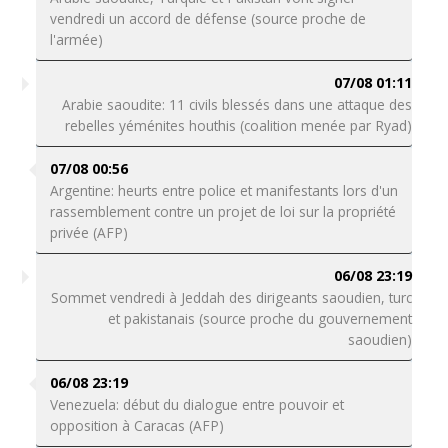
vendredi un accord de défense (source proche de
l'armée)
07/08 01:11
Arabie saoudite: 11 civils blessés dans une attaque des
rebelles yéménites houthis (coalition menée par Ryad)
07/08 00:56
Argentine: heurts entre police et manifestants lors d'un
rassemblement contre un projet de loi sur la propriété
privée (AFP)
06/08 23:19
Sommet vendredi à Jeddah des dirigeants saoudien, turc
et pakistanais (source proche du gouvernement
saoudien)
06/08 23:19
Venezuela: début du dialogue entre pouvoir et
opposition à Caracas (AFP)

- [Work instructions]:
Could you print all of the entries above exactly as written, minus the pictures?

- [Response]:
vendredi un accord de défense (source proche de
l'armée)
07/08 01:11
Arabie saoudite: 11 civils blessés dans une attaque des
rebelles yéménites houthis (coalition menée par Ryad)
07/08 00:56
Argentine: heurts entre police et manifestants lors d'un
rassemblement contre un projet de loi sur la propriété
privée (AFP)
06/08 23:19
Sommet vendredi à Jeddah des dirigeants saoudien, turc
et pakistanais (source proche du gouvernement
saoudien)
06/08 23:19
Venezuela: début du dialogue entre pouvoir et
opposition à Caracas (AFP)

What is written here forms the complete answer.